*DIRECTIONS FOR THIS TASK*:
From the records below, extract every line that contains the string "images".

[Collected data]
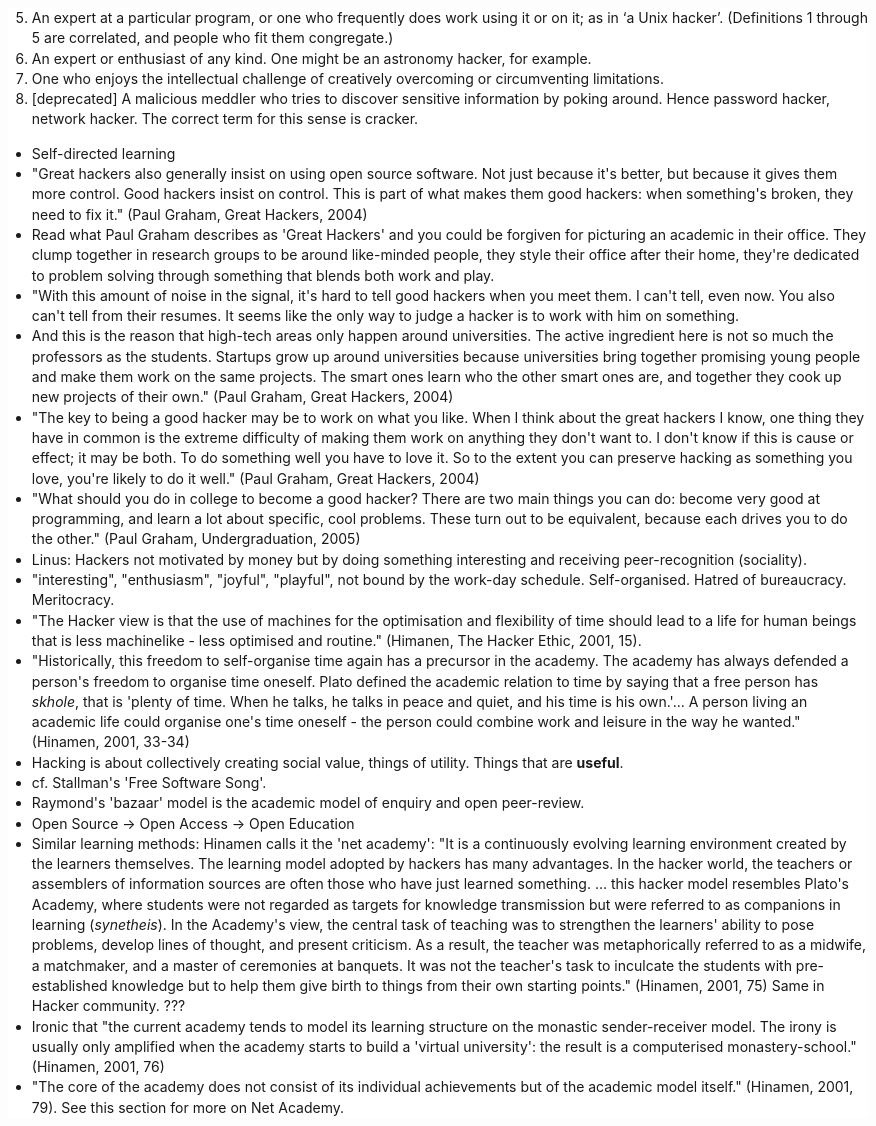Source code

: 5. An expert at a particular program, or one who frequently does work using it or on it; as in ‘a Unix hacker’. (Definitions 1 through 5 are correlated, and people who fit them congregate.)
6. An expert or enthusiast of any kind. One might be an astronomy hacker, for example.
7. One who enjoys the intellectual challenge of creatively overcoming or circumventing limitations.
8. [deprecated] A malicious meddler who tries to discover sensitive information by poking around. Hence password hacker, network hacker. The correct term for this sense is cracker.
* Self-directed learning
* "Great hackers also generally insist on using open source software. Not just because it's better, but because it gives them more control. Good hackers insist on control. This is part of what makes them good hackers: when something's broken, they need to fix it." (Paul Graham, Great Hackers, 2004)
* Read what Paul Graham describes as 'Great Hackers' and you could be forgiven for picturing an academic in their office. They clump together in research groups to be around like-minded people, they style their office after their home, they're dedicated to problem solving through something that blends both work and play.
* "With this amount of noise in the signal, it's hard to tell good hackers when you meet them. I can't tell, even now. You also can't tell from their resumes. It seems like the only way to judge a hacker is to work with him on something.
* And this is the reason that high-tech areas only happen around universities. The active ingredient here is not so much the professors as the students. Startups grow up around universities because universities bring together promising young people and make them work on the same projects. The smart ones learn who the other smart ones are, and together they cook up new projects of their own." (Paul Graham, Great Hackers, 2004)
* "The key to being a good hacker may be to work on what you like. When I think about the great hackers I know, one thing they have in common is the extreme difficulty of making them work on anything they don't want to. I don't know if this is cause or effect; it may be both. To do something well you have to love it. So to the extent you can preserve hacking as something you love, you're likely to do it well." (Paul Graham, Great Hackers, 2004)
* "What should you do in college to become a good hacker? There are two main things you can do: become very good at programming, and learn a lot about specific, cool problems. These turn out to be equivalent, because each drives you to do the other." (Paul Graham, Undergraduation, 2005)
* Linus: Hackers not motivated by money but by doing something interesting and receiving peer-recognition (sociality).
* "interesting", "enthusiasm", "joyful", "playful", not bound by the work-day schedule. Self-organised. Hatred of bureaucracy. Meritocracy.
* "The Hacker view is that the use of machines for the optimisation and flexibility of time should lead to a life for human beings that is less machinelike - less optimised and routine." (Himanen, The Hacker Ethic, 2001, 15).
* "Historically, this freedom to self-organise time again has a precursor in the academy. The academy has always defended a person's freedom to organise time oneself. Plato defined the academic relation to time by saying that a free person has *skhole*, that is 'plenty of time. When he talks, he talks in peace and quiet, and his time is his own.'… A person living an academic life could organise one's time oneself - the person could combine work and leisure in the way he wanted." (Hinamen, 2001, 33-34)
* Hacking is about collectively creating social value, things of utility. Things that are **useful**.
* cf. Stallman's 'Free Software Song'.
* Raymond's 'bazaar' model is the academic model of enquiry and open peer-review.
* Open Source -> Open Access -> Open Education
* Similar learning methods: Hinamen calls it the 'net academy': "It is a continuously evolving learning environment created by the learners themselves. The learning model adopted by hackers has many advantages. In the hacker world, the teachers or assemblers of information sources are often those who have just learned something. … this hacker model resembles Plato's Academy, where students were not regarded as targets for knowledge transmission but were referred to as companions in learning (*synetheis*). In the Academy's view, the central task of teaching was to strengthen the learners' ability to pose problems, develop lines of thought, and present criticism. As a result, the teacher was metaphorically referred to as a midwife, a matchmaker, and a master of ceremonies at banquets. It was not the teacher's task to inculcate the students with pre-established knowledge but to help them give birth to things from their own starting points." (Hinamen, 2001, 75) Same in Hacker community. ???
* Ironic that "the current academy tends to model its learning structure on the monastic sender-receiver model. The irony is usually only amplified when the academy starts to build a 'virtual university': the result is a computerised monastery-school." (Hinamen, 2001, 76)
* "The core of the academy does not consist of its individual achievements but of the academic model itself." (Hinamen, 2001, 79). See this section for more on Net Academy.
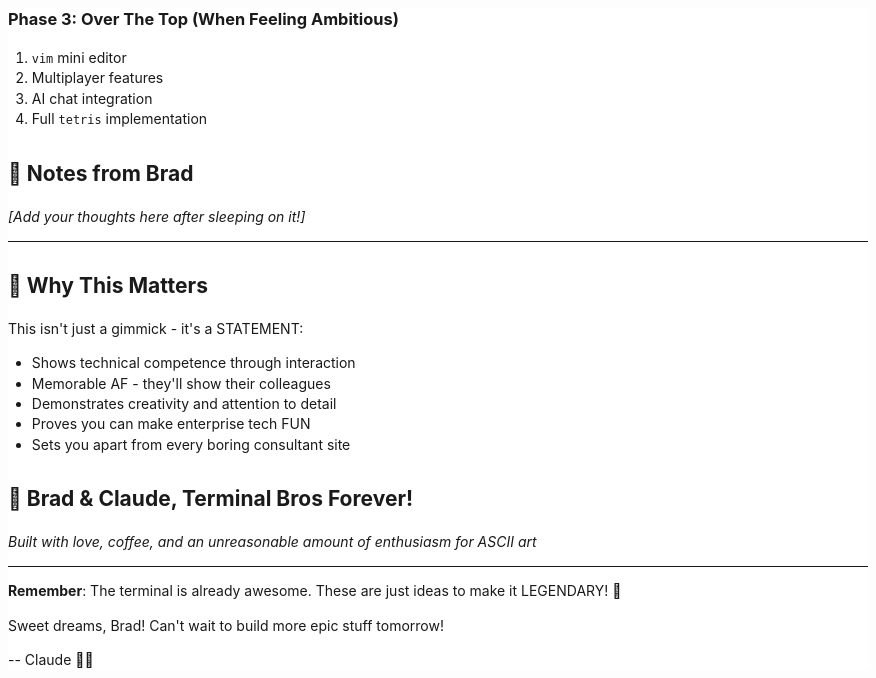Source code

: ### Phase 3: Over The Top (When Feeling Ambitious)
1. `vim` mini editor
2. Multiplayer features
3. AI chat integration
4. Full `tetris` implementation

## 📝 Notes from Brad
*[Add your thoughts here after sleeping on it!]*

---

## 🤝 Why This Matters

This isn't just a gimmick - it's a STATEMENT:
- Shows technical competence through interaction
- Memorable AF - they'll show their colleagues
- Demonstrates creativity and attention to detail
- Proves you can make enterprise tech FUN
- Sets you apart from every boring consultant site

## 🎤 Brad & Claude, Terminal Bros Forever!

*Built with love, coffee, and an unreasonable amount of enthusiasm for ASCII art*

---

**Remember**: The terminal is already awesome. These are just ideas to make it LEGENDARY! 🚀

Sweet dreams, Brad! Can't wait to build more epic stuff tomorrow! 

-- Claude 🤖✨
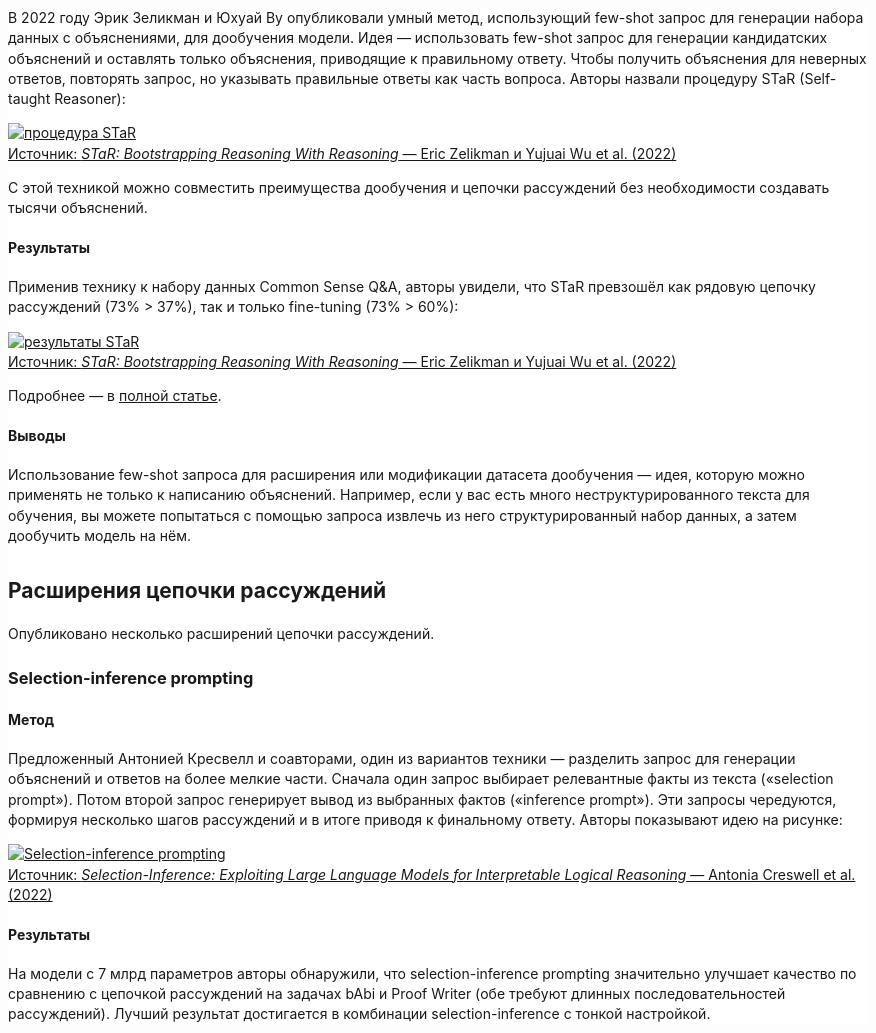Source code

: В 2022 году Эрик Зеликман и Юхуай Ву опубликовали умный метод, использующий few-shot запрос для генерации набора данных с объяснениями, для дообучения модели. Идея — использовать few-shot запрос для генерации кандидатских объяснений и оставлять только объяснения, приводящие к правильному ответу. Чтобы получить объяснения для неверных ответов, повторять запрос, но указывать правильные ответы как часть вопроса. Авторы назвали процедуру STaR (Self-taught Reasoner):

[![процедура STaR](/images/star_fig1.png)
<br />Источник: _STaR: Bootstrapping Reasoning With Reasoning_ — Eric Zelikman и Yujuai Wu et al. (2022)](https://arxiv.org/abs/2203.14465)

С этой техникой можно совместить преимущества дообучения и цепочки рассуждений без необходимости создавать тысячи объяснений.

#### Результаты

Применив технику к набору данных Common Sense Q&A, авторы увидели, что STaR превзошёл как рядовую цепочку рассуждений (73% > 37%), так и только fine-tuning (73% > 60%):

[![результаты STaR](/images/star_tab1.png)
<br />Источник: _STaR: Bootstrapping Reasoning With Reasoning_ — Eric Zelikman и Yujuai Wu et al. (2022)](https://arxiv.org/abs/2203.14465)

Подробнее — в [полной статье](https://arxiv.org/abs/2203.14465).

#### Выводы

Использование few-shot запроса для расширения или модификации датасета дообучения — идея, которую можно применять не только к написанию объяснений. Например, если у вас есть много неструктурированного текста для обучения, вы можете попытаться с помощью запроса извлечь из него структурированный набор данных, а затем дообучить модель на нём.

## Расширения цепочки рассуждений

Опубликовано несколько расширений цепочки рассуждений.

### Selection-inference prompting

#### Метод

Предложенный Антонией Кресвелл и соавторами, один из вариантов техники — разделить запрос для генерации объяснений и ответов на более мелкие части. Сначала один запрос выбирает релевантные факты из текста («selection prompt»). Потом второй запрос генерирует вывод из выбранных фактов («inference prompt»). Эти запросы чередуются, формируя несколько шагов рассуждений и в итоге приводя к финальному ответу. Авторы показывают идею на рисунке:

[![Selection-inference prompting](/images/selection-inference_fig1.png)
<br />Источник: _Selection-Inference: Exploiting Large Language Models for Interpretable Logical Reasoning_ — Antonia Creswell et al. (2022)](https://arxiv.org/abs/2205.09712)

#### Результаты

На модели с 7 млрд параметров авторы обнаружили, что selection-inference prompting значительно улучшает качество по сравнению с цепочкой рассуждений на задачах bAbi и Proof Writer (обе требуют длинных последовательностей рассуждений). Лучший результат достигается в комбинации selection-inference с тонкой настройкой.
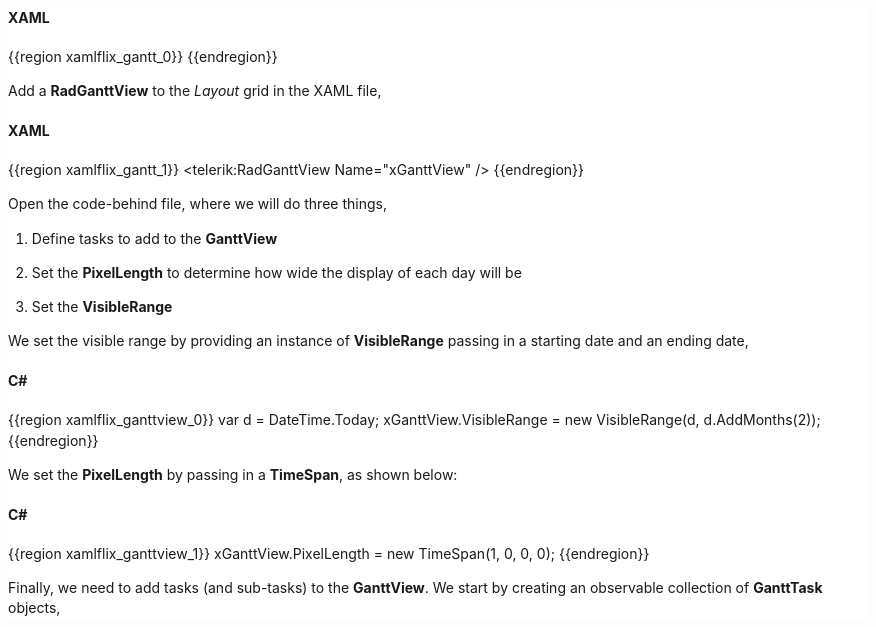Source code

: 
#### __XAML__

{{region xamlflix_gantt_0}}
	<UserControl x:Class="RadBarCode.GettingStarted.MainPage"
	    xmlns="http://schemas.microsoft.com/winfx/2006/xaml/presentation" 
	    xmlns:x="http://schemas.microsoft.com/winfx/2006/xaml"
	    xmlns:d="http://schemas.microsoft.com/expression/blend/2008" 
	    xmlns:mc="http://schemas.openxmlformats.org/markup-compatibility/2006"
	    xmlns:telerik="http://schemas.telerik.com/2008/xaml/presentation"
	    mc:Ignorable="d" d:DesignWidth="640" d:DesignHeight="480">
	{{endregion}}



Add a __RadGanttView__  to the *Layout* grid in the XAML file,
        

#### __XAML__

{{region xamlflix_gantt_1}}
	<telerik:RadGanttView Name="xGanttView" />
	{{endregion}}



Open the code-behind file, where we will do three things,

1. Define tasks to add to the __GanttView__

1. Set the __PixelLength__ to determine how wide the display of each day will be
            

1. Set the __VisibleRange__

We set the visible range by providing an instance of __VisibleRange__ passing in a starting date and an ending date,
        

#### __C#__

{{region xamlflix_ganttview_0}}
	var d = DateTime.Today;
	xGanttView.VisibleRange = new VisibleRange(d, d.AddMonths(2));
	{{endregion}}



We set the __PixelLength__ by passing in a __TimeSpan__, as shown below:
        

#### __C#__

{{region xamlflix_ganttview_1}}
	xGanttView.PixelLength = new TimeSpan(1, 0, 0, 0);
	{{endregion}}



Finally, we need to add tasks (and sub-tasks) to the __GanttView__.
          We start by creating an observable collection of __GanttTask__ objects,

*EXPECTED OUTPUT*:
[![процедура STaR](/images/star_fig1.png)
[![результаты STaR](/images/star_tab1.png)
[![Selection-inference prompting](/images/selection-inference_fig1.png)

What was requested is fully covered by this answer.